About this exercise: Beginning with the line where "focused, minimizing collateral" appears, restate the lines word for word through the last one in the listing.
#####
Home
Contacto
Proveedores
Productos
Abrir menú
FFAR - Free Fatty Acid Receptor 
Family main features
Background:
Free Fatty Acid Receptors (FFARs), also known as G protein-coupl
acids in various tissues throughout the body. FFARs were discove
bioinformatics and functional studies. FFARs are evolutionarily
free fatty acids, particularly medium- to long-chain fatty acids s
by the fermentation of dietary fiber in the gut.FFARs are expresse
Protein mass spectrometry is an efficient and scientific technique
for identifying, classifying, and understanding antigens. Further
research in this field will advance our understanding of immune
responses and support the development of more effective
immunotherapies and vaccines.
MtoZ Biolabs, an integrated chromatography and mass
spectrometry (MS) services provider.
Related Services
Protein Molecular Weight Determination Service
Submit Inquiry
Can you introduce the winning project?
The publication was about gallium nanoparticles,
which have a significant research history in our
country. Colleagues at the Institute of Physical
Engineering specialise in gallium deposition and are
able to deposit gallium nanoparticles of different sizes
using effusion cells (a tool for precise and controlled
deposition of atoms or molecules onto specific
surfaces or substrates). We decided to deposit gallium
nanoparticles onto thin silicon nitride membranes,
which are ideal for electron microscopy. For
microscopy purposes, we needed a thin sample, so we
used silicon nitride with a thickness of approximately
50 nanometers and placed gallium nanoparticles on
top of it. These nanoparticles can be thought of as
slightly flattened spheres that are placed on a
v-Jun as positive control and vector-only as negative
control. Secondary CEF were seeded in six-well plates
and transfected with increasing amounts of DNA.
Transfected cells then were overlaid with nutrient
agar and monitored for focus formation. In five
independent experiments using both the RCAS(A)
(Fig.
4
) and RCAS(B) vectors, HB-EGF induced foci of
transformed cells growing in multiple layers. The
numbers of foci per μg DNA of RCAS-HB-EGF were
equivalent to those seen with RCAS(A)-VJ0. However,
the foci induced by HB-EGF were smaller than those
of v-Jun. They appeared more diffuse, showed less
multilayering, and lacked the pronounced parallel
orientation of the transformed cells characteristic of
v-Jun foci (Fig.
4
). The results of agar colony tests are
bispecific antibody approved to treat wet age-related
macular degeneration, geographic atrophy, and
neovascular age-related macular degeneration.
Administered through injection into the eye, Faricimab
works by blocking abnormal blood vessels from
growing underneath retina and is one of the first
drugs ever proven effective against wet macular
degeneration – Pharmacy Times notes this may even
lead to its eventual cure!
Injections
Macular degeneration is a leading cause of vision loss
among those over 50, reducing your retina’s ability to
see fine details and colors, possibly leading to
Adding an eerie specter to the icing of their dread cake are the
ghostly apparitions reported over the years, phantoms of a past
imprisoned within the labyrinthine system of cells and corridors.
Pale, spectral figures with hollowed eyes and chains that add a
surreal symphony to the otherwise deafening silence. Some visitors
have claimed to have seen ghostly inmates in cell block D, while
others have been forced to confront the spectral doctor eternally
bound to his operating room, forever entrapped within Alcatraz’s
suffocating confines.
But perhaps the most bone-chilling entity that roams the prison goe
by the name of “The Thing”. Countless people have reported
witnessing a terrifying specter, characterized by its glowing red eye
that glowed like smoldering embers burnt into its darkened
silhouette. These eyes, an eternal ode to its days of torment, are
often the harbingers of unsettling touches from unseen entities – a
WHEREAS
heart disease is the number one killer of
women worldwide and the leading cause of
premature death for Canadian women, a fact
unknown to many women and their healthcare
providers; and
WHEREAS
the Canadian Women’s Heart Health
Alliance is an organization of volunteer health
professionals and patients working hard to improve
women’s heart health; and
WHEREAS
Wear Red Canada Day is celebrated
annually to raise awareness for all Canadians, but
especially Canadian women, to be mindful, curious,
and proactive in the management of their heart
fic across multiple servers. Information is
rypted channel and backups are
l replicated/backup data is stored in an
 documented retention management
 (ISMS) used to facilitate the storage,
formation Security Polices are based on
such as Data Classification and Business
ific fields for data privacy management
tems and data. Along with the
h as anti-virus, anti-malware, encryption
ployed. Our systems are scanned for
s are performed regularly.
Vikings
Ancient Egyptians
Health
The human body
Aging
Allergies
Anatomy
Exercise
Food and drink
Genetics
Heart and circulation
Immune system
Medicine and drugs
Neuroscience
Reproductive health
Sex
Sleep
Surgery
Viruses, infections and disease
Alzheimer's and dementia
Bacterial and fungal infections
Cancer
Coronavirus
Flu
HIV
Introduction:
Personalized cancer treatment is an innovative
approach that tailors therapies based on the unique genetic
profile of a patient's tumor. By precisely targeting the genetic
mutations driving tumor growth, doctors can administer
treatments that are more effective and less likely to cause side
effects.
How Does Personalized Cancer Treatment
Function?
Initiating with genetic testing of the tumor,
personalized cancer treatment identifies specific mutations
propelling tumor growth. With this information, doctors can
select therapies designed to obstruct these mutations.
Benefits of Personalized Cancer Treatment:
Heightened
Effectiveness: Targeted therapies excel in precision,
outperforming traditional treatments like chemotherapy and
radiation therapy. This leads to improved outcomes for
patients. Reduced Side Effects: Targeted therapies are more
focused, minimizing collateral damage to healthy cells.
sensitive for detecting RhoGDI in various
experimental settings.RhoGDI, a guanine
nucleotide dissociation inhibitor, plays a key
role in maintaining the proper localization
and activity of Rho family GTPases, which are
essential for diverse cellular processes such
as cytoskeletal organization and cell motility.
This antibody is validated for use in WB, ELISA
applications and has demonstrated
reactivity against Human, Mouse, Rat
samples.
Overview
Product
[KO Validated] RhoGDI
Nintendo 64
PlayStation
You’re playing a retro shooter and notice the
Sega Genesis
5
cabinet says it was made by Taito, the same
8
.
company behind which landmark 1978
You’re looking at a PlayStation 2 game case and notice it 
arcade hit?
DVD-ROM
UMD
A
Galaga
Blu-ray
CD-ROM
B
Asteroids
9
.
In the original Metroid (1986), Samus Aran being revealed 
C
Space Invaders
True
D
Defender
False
#####
Task solution:
focused, minimizing collateral damage to healthy cells.
sensitive for detecting RhoGDI in various
experimental settings.RhoGDI, a guanine
nucleotide dissociation inhibitor, plays a key
role in maintaining the proper localization
and activity of Rho family GTPases, which are
essential for diverse cellular processes such
as cytoskeletal organization and cell motility.
This antibody is validated for use in WB, ELISA
applications and has demonstrated
reactivity against Human, Mouse, Rat
samples.
Overview
Product
[KO Validated] RhoGDI
Nintendo 64
PlayStation
You’re playing a retro shooter and notice the
Sega Genesis
5
cabinet says it was made by Taito, the same
8
.
company behind which landmark 1978
You’re looking at a PlayStation 2 game case and notice it 
arcade hit?
DVD-ROM
UMD
A
Galaga
Blu-ray
CD-ROM
B
Asteroids
9
.
In the original Metroid (1986), Samus Aran being revealed 
C
Space Invaders
True
D
Defender
False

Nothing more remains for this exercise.